In Sold, a National Book Award finalist, Patricia McCormick takes a radical departure from the suburban settings of her previous novels (Cut, and My Brother's Keeper) to tell the story of a young Nepali girl unwittingly sold into prostitution.

Told in haunting, present-tense vignettes, 13-year-old Lakshmi's stories invade the reader's conscience with a quality that is both repellent, due to the horrific subject matter, and compelling due to the clear writing and likeable heroine.

In an isolated village in the Himalayan foothills, young Lakshmi's stepfather gambles away his wife and stepdaughter's meager earnings each evening while his infant son goes hungry and next season's rice crop is washed away in a monsoon.  Lakshmi's mother, a hardworking woman full of hope and integrity constantly reminds her daughter that they are lucky to have a man at all and to be grateful that he took them in after Lakshmi's father died.  It is clear Lakshmi is puzzled by her mother's conviction, but she still looks forward to the day she will leave home to be with her betrothed.

The reader may question the bright future Lakshmi imagines for herself when her mother instructs her, on the occasion of her first period that, among other things, "If your husband asks you to wash his feet, you must do as he says, then put a bit of the water in your mouth." In this vignette, entitled "Everything I Need to Know" McCormick subtly sets up the point that if women are not valued in a culture, it is easier for sex traffickers to prey on them.  At another point in the book, the stepfather, who sells Lakshmi into prostitution (knowingly or not; it is unclear), is heard laughing with friends over the value of a daughter: "a girl is like a goat... not worth crying over when it's time to make a stew."
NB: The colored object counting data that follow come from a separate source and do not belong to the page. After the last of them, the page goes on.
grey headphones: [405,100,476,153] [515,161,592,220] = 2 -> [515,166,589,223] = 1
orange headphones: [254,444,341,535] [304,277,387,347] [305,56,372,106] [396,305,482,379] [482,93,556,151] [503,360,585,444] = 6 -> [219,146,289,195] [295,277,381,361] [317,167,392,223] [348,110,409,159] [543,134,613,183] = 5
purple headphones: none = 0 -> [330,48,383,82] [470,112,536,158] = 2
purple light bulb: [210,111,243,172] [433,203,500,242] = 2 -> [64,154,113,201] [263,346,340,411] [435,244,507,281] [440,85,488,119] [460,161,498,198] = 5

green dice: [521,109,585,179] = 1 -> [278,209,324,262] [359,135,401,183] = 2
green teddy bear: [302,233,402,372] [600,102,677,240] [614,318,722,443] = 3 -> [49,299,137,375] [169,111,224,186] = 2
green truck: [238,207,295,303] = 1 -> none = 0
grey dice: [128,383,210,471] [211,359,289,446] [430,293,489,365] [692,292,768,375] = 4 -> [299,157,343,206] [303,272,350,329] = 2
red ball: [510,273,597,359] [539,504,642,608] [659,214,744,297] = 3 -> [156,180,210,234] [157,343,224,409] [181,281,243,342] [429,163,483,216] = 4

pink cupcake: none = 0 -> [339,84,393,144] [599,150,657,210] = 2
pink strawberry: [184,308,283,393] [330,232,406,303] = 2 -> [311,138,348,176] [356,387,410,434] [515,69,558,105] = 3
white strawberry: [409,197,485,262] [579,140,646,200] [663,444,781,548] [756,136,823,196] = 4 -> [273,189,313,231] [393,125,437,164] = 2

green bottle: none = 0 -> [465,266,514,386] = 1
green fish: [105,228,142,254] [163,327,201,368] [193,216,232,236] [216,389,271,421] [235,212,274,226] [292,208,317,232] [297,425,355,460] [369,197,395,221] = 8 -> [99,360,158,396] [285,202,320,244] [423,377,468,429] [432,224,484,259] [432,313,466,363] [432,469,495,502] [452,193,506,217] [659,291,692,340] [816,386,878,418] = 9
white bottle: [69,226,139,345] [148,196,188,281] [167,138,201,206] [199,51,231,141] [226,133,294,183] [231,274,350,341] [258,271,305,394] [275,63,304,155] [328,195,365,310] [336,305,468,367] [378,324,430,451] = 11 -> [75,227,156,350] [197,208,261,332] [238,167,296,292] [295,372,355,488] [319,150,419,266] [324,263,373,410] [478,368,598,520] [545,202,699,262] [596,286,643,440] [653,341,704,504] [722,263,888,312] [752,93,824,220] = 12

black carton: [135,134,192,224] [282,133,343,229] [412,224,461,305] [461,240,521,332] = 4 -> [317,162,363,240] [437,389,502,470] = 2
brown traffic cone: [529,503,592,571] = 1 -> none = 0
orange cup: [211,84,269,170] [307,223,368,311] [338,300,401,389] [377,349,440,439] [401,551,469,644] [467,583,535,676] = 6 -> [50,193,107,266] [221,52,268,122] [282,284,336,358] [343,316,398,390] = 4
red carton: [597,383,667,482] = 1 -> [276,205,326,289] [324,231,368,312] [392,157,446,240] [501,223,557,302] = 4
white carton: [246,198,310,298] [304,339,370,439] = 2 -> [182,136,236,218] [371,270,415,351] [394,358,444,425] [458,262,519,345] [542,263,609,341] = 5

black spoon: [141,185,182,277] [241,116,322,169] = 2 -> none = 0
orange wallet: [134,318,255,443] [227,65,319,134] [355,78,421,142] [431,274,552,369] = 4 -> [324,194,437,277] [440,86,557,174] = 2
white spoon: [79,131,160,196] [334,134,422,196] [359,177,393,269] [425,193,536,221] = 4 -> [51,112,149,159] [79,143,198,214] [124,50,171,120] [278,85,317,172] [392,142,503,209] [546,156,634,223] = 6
But nothing Lakshmi experiences at home can prepare her for the horror and brutality she encounters after being tricked into indentured servitude as a sex slave.  Thinking she is moving to the city to work as a maid and send money home to her family, this naive young girl who has never before ventured from her village continues to wonder about the strange customs of the city right up to the moment the unthinkable reality becomes apparent.  And though she is drugged, starved, raped, beaten and otherwise demoralized, Lakshmi manages to find kindness within the brothel and does her best to hold tight to hope.

McCormick actually traveled Lakshmi's path from an isolated village in Nepal to the red-light district of Calcutta, where she interviewed women working in brothels as well as several who had been rescued.  In bringing their stories to light through Lakshmi, she has given the suffering of child sex-trafficking a human face and made it impossible to ignore.